**Task to carry out:**
Which lines run from the one containing "output reg q;" through the end of the entries? Restate them word for word, and only those.

^^^^^^^^^^^^^^^^

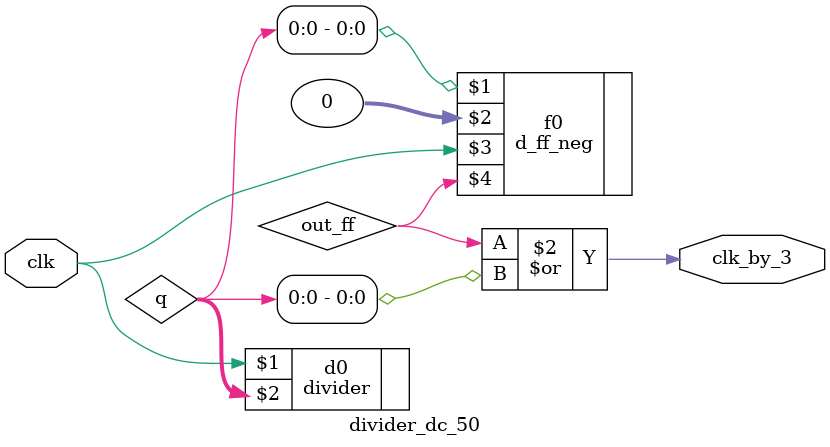
<source format=v>
module divider_dc_50(input clk, output clk_by_3);
	wire [1:0] q; 
	wire out_ff;
	divider d0(clk, q);
	d_ff_neg f0(q[0], 0, clk, out_ff);
	assign clk_by_3 = out_ff | q[0];
endmodule
</source>
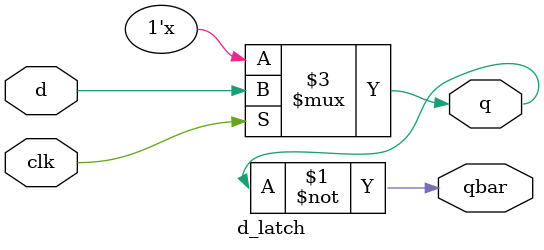
<source format=v>
`timescale 1ns / 1ps

module d_latch(clk,d,q,qbar);
input clk,d;
output reg q;
output qbar;

assign qbar = ~q;
always @(clk,d)begin
    if(clk)begin
        q <= d;
        end
end
endmodule

</source>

^^^^^^^^^^^^^^^^

**Exercise solution:**
output reg q;
output qbar;

assign qbar = ~q;
always @(clk,d)begin
    if(clk)begin
        q <= d;
        end
end
endmodule

</source>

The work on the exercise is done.